• [Source data]:
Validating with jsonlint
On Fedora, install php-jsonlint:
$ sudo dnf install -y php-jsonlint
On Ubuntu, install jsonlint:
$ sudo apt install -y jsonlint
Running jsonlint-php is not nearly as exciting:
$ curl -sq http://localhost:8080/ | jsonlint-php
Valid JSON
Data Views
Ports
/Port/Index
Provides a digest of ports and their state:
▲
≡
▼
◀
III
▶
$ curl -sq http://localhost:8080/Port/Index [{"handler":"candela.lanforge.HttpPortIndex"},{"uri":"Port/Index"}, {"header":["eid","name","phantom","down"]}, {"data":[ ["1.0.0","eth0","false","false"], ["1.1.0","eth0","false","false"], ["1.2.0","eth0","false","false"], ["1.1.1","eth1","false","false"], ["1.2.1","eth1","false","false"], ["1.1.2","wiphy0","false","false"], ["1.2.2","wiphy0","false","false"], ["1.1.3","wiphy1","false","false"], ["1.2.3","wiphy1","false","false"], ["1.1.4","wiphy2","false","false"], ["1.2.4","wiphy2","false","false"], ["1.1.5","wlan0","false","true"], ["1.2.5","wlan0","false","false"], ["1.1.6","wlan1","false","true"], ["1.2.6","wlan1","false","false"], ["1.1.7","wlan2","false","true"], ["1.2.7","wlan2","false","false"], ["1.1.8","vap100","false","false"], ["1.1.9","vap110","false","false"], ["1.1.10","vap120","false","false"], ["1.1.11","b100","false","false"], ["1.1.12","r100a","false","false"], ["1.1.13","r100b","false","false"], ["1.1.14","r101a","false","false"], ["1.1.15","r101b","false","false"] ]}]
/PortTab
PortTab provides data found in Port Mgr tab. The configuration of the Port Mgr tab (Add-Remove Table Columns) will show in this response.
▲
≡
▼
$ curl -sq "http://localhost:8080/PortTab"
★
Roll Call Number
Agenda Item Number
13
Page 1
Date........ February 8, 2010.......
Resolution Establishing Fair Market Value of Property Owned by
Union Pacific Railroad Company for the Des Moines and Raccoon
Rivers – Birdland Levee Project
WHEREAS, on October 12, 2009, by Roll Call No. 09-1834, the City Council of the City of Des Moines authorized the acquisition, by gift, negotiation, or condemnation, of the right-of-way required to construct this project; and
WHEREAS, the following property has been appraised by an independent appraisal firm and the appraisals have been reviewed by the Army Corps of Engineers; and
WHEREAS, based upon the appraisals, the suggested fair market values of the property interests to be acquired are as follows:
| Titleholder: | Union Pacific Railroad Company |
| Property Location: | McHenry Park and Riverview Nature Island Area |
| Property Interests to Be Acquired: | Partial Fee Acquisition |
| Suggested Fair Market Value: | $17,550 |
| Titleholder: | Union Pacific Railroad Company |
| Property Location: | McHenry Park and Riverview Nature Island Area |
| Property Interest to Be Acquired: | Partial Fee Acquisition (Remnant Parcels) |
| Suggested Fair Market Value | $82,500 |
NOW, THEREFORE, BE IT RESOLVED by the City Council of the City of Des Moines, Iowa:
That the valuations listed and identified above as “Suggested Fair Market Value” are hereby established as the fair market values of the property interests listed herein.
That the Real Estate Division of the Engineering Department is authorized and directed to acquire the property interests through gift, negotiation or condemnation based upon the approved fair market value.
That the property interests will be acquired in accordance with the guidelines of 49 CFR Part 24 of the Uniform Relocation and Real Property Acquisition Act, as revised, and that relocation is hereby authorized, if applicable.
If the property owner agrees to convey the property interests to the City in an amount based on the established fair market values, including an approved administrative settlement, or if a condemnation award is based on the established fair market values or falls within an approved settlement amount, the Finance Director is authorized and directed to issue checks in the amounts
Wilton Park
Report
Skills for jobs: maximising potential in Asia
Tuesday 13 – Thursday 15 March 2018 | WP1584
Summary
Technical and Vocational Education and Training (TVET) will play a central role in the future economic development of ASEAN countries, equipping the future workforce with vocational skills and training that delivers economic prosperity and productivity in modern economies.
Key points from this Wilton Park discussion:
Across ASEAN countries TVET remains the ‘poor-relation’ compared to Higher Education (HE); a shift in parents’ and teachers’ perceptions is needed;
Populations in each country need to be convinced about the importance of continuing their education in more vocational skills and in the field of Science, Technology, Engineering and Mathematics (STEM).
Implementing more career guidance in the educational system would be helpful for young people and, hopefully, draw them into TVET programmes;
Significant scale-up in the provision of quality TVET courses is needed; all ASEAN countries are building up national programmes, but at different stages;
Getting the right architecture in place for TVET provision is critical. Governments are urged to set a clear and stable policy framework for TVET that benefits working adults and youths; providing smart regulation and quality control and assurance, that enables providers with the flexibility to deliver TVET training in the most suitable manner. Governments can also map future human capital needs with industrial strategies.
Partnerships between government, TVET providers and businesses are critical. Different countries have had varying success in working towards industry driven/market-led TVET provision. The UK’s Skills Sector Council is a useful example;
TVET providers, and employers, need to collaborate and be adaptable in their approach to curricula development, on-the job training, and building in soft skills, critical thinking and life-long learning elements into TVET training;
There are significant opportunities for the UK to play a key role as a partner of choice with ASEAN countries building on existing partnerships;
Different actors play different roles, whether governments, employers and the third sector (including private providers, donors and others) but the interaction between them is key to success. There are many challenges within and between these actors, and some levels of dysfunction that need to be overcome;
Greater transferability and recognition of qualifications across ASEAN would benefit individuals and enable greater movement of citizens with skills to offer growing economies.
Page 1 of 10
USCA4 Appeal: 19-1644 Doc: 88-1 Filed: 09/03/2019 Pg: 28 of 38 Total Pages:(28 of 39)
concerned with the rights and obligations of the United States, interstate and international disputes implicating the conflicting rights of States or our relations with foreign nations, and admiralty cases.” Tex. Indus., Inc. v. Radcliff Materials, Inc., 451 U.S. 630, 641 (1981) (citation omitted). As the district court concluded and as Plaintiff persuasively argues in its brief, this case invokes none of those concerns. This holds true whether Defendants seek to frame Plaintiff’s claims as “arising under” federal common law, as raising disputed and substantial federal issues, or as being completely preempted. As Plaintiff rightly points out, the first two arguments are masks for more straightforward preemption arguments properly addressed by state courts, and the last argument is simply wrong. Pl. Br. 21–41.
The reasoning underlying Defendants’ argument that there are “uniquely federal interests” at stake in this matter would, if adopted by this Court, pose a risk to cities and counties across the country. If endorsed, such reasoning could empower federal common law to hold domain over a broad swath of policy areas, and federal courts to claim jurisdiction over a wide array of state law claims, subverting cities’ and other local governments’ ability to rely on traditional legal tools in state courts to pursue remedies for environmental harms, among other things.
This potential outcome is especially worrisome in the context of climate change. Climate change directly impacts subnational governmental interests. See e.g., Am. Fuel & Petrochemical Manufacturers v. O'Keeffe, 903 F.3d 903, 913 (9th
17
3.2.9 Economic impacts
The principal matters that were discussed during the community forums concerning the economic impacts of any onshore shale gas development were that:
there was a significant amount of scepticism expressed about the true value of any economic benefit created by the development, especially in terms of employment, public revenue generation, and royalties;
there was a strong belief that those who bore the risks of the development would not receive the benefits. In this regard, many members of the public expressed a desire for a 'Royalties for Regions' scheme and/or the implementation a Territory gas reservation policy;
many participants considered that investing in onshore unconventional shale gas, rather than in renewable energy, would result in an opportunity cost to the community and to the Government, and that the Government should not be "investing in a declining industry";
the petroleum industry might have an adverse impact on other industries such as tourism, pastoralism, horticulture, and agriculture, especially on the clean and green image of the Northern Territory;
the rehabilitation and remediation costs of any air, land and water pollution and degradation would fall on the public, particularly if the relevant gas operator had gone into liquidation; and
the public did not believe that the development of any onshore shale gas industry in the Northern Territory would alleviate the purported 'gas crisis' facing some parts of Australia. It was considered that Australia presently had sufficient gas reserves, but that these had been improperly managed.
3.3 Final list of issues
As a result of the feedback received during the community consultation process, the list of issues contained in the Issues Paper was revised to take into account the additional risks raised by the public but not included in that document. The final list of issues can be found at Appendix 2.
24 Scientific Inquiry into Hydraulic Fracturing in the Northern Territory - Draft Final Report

• [Exercise goal]:
Once you have located every line with the word "employers" in the material above, list those lines.

• [Written response]:
TVET providers, and employers, need to collaborate and be adaptable in their approach to curricula development, on-the job training, and building in soft skills, critical thinking and life-long learning elements into TVET training;
Different actors play different roles, whether governments, employers and the third sector (including private providers, donors and others) but the interaction between them is key to success. There are many challenges within and between these actors, and some levels of dysfunction that need to be overcome;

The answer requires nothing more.